Por Davi Bicalho, Paulo Alfaro e Starley Alexandre

O Brasil é uma república federativa presidencialista, dividida entre órgãos políticos distintos. As noções básicas deste sistema são imprescindíveis para o cidadão, uma vez que a estrutura política interfere diretamente na organização social da população na qual ele se insere. Nesse sentido, as escolas podem ser um componente essencial para a educação política do brasileiro. Em outras palavras, a falta de aprofundamento desse tema no ensino pedagógico do país gera efeitos consideráveis na sociedade.

Para entender o problema, conversamos com Ademar Ferreira Martins, cientista político com especialização em jornalismo científico, ambos pela Universidade Estadual de Campinas (Unicamp), e assessor parlamentar na câmara dos deputados. Ele lamentou a falta de educação básica, o debate raso, a desvalorização de disciplinas humanitárias, bem como uma crise de pertencimento do brasileiro. Confira a entrevista completa.

Ademar Martins. Foto: Arquivo pessoal.

DaquiBH: Você concorda com a afirmação: “Tudo é política?”

 Ademar: Sim. Tudo é política. A negação da política também é política. Não votar ou não participar do processo eleitoral são atos políticos. A vida em sociedade pressupõe o convívio coletivo. Todos participamos da vida em sociedade. Logo, a atividade de existir, vestir roupa, pagar contas, trabalhar e estudar são atos políticos.

                DaquiBH: Para você, o Brasil carece de uma educação política? Se sim, por qual motivo?

 Ademar: O Brasil carece de um projeto de educação básica. O exercício da Democracia, ou do debate político, ganhou força nos últimos sete, oito anos (jornadas de junho de 2013) e a baixa educação em geral nos levou a um cenário de efervescência política com baixo debate. Logo, a falta de educação política é mais um reflexo da falta de educação básica (funcional) em geral.

DaquiBH: Em quais situações fica mais evidente essa falta de educação em nosso país?

Ademar: No debate, que é muito raso, pautado por temas morais e não em temas como ‘onde deve ser empenhado o dinheiro dos impostos’. O Brasil não tem um debate sobre seu futuro nem no médio nem no longo prazo. Somos uma sociedade que fica tentando cobrir o pé e a cabeça com o cobertor curto, com alguns querendo privatizar (obter renda) do aluguel do cobertor.

DaquiBH: Você acha que as escolas deveriam se aprofundar em política no ensino pedagógico? Se sim, a partir de qual nível de ensino?

Ademar: Nosso modelo de educação absorve muito esse modelo hoje quase que absoluto da competição e da formação técnica, que tende a abolir questões humanistas (artes, sociedade e política). As eleições para conselhos de classe deveriam, a meu ver, começar junto com o aprendizado da leitura e da história do país e das cidades.

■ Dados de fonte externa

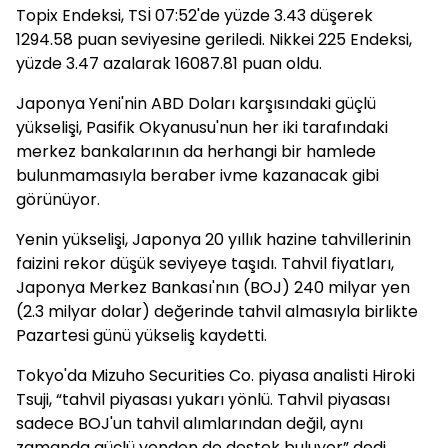
Topix Endeksi, TSİ 07:52'de yüzde 3.43 düşerek
1294.58 puan seviyesine geriledi. Nikkei 225 Endeksi,
yüzde 3.47 azalarak 16087.81 puan oldu.
Japonya Yeni'nin ABD Doları karşısındaki güçlü
yükselişi, Pasifik Okyanusu'nun her iki tarafındaki
merkez bankalarının da herhangi bir hamlede
bulunmamasıyla beraber ivme kazanacak gibi
görünüyor.
Yenin yükselişi, Japonya 20 yıllık hazine tahvillerinin
faizini rekor düşük seviyeye taşıdı. Tahvil fiyatları,
Japonya Merkez Bankası'nın (BOJ) 240 milyar yen
(2.3 milyar dolar) değerinde tahvil almasıyla birlikte
Pazartesi günü yükseliş kaydetti.
Tokyo'da Mizuho Securities Co. piyasa analisti Hiroki
Tsuji, “tahvil piyasası yukarı yönlü. Tahvil piyasası
sadece BOJ'un tahvil alımlarından değil, aynı
zamanda güçlü yenden de destek buluyor” dedi.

DaquiBH: Qual seria exatamente o tipo de educação política que você idealiza? Está ligado a aspectos estruturais e noções básicas ou aspectos ideológicos?

Ademar: Como estamos no Ocidente Democrático que trabalha com eleições diretas, o modelo a ser seguido deveria ser este mesmo. Sempre as noções básicas (exemplos dentro da sala de aula) de debates, votações, entendimento de legislação em sentido amplo (conceitos básicos).

DaquiBH: Quais as consequências de uma falta de educação política na sociedade?

Ademar: Nossa jovem democracia tem pouco mais de 30 anos da experiência do voto direto. E nesse período já tivemos dois presidentes impedidos, Collor e Dilma. O sistema presidencialista aliado a baixa educação política é um caldo quase que perfeito para a presença de líderes populistas e para o enfraquecimento dos partidos políticos.

DaquiBH: Paulo Freira afirmava o seguinte: “Seria uma atitude ingênua esperar que as classes dominantes desenvolvessem uma forma de educação que proporcionasse às classes dominadas perceber as injustiças sociais de maneira crítica”. A falta de inclusão desse tipo de educação nas escolas pode ser considerada uma estratégica política, em seu ponto de vista?

Ademar: A elite brasileira sequer tem um projeto de país, pois enxerga aqui como um purgatório. O brasileiro ainda não tem a identidade nacional de pertencimento ‘ambiental e social’. A crença que parece ter prevalecido nas décadas passadas é que o Estado cumpriria este papel de reduzir nossas falhas na formação de cidadãos políticos, mas o Estado está em disputa, e não temos alguém que enxergue esta demanda (formação nacional) como fundamental para mais democracia e mais Cultura Política em nosso povo.